◆ Aufgaben ◆
A – Wie wurde Spiritualität laut dem Textauszug ursprünglich gelebt?
B – Schreib den Textauszug von „Was will werden?“ bis „du sie erlangst.“ noch einmal ab. Tausche dabei „Freiheit“ gegen „Unabhängigkeit“.
C – Stimmen diese Aussagen mit dem Textauszug überein? Antworte jeweils mit Ja oder Nein und zitiere die entscheidenden Worte.
(i) Im 20. Jahrhundert war man mit den Gruppen nur lose verbunden.
(ii) In den 60er Jahren kam der Spruch auf, dass es der Erleuchtung egal ist, wie man sie erlangt.
(iii) Der Mensch des 21. Jahrhunderts will sich fest binden.

◆ Textauszug ◆
━━━

17. September 2019 von Frank Saß

Was will werden?

Der Mensch hat sich in den letzten 2000 Jahren sehr verändert, und damit auch sein Zugang zur Spiritualität.
Ursprünglich wurde die Spiritualität in mönchischen Gemeinschaften, Klöstern oder in einer Meister-Schüler-Beziehung praktiziert.
Im 20. Jahrhundert waren es mehr oder weniger offene Gruppen mit denen man fest verbunden war.
Der Mensch des 21. Jahrhundert will sich nicht binden, eine bedingunglose Hingabe an einen Meister oder eine Institution widerspricht seinem Drang nach Freiheit, Selbstverantwortung und Selbstbestimmung.

Die Frage ist, ob eine tiefgreifende spirituelle Entwicklung, auf der Basis einer Konsumhaltung möglich ist, indem man sich von Event zu Event hangelt.
In den 60er Jahren kam ein Spruch auf: Der Erleuchtung ist es egal, wie du sie erlangst.
Man stelle aber schon bald fest, das eine bleibende Bewusstseinsveränderung nur möglich ist, auf der Basis einer sehr bewussten Lebensführung.
Mit der Frage: Was bringt mir das? kommt man nicht weit.

━━━

◆ Daten zur Auswertung ◆
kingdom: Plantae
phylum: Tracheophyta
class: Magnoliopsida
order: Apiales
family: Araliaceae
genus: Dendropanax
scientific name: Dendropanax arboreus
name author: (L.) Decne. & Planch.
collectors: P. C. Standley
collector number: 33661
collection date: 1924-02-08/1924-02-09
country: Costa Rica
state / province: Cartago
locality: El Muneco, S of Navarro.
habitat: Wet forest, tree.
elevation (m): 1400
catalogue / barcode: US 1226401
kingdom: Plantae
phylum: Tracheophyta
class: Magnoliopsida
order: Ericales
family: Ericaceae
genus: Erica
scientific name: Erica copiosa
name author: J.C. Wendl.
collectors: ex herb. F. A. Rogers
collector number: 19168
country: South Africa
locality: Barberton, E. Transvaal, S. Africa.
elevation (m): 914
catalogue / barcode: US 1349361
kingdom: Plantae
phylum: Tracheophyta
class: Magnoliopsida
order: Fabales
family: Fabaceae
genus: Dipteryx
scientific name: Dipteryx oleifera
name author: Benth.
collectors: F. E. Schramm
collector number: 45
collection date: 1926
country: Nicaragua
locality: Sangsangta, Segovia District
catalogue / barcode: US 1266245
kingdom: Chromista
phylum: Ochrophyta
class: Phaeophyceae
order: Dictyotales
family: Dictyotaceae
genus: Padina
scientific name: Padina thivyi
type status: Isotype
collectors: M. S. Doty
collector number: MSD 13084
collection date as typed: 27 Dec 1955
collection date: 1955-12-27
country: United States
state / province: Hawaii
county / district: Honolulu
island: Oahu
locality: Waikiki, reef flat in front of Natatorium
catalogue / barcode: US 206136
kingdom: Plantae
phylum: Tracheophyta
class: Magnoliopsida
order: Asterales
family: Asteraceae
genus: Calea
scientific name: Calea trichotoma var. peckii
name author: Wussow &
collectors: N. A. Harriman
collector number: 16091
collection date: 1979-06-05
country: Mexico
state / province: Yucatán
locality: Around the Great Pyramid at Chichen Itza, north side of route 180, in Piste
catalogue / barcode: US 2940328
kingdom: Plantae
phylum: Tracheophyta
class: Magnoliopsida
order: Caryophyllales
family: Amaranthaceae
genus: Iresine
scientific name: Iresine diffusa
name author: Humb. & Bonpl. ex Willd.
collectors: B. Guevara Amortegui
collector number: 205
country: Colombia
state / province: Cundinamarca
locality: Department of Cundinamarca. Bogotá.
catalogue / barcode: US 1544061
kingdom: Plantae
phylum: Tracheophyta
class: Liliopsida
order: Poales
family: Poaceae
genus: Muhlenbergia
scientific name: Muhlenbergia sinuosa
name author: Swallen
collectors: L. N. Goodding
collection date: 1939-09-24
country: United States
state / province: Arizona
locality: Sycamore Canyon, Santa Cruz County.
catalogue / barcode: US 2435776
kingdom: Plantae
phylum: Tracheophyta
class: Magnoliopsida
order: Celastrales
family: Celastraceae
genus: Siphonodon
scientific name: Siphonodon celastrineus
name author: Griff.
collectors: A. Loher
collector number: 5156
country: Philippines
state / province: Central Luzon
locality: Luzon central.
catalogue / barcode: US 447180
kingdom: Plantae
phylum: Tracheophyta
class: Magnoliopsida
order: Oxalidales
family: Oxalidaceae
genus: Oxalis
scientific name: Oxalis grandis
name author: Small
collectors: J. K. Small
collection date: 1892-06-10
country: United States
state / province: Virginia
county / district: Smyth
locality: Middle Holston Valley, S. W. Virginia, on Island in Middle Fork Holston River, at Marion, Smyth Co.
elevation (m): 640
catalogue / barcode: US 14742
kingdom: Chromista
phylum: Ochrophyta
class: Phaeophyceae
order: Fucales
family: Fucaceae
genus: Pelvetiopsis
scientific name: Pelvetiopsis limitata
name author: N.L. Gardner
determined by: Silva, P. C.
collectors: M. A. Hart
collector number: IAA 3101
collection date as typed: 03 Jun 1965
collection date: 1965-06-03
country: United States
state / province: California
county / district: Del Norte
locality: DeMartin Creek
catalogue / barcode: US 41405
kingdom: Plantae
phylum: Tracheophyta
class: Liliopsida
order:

━━━

◆ Lösungen ◆
A – In mönchischen Gemeinschaften, Klöstern oder in einer Meister-Schüler-Beziehung.

B –
Was will werden?

Der Mensch hat sich in den letzten 2000 Jahren sehr verändert, und damit auch sein Zugang zur Spiritualität.
Ursprünglich wurde die Spiritualität in mönchischen Gemeinschaften, Klöstern oder in einer Meister-Schüler-Beziehung praktiziert.
Im 20. Jahrhundert waren es mehr oder weniger offene Gruppen mit denen man fest verbunden war.
Der Mensch des 21. Jahrhundert will sich nicht binden, eine bedingunglose Hingabe an einen Meister oder eine Institution widerspricht seinem Drang nach Unabhängigkeit, Selbstverantwortung und Selbstbestimmung.

Die Frage ist, ob eine tiefgreifende spirituelle Entwicklung, auf der Basis einer Konsumhaltung möglich ist, indem man sich von Event zu Event hangelt.
In den 60er Jahren kam ein Spruch auf: Der Erleuchtung ist es egal, wie du sie erlangst.

C –
(i) Nein: „Im 20. Jahrhundert waren es mehr oder weniger offene Gruppen mit denen man fest verbunden war.“
(ii) Ja: „In den 60er Jahren kam ein Spruch auf: Der Erleuchtung ist es egal, wie du sie erlangst.“
(iii) Nein: „Der Mensch des 21. Jahrhundert will sich nicht binden“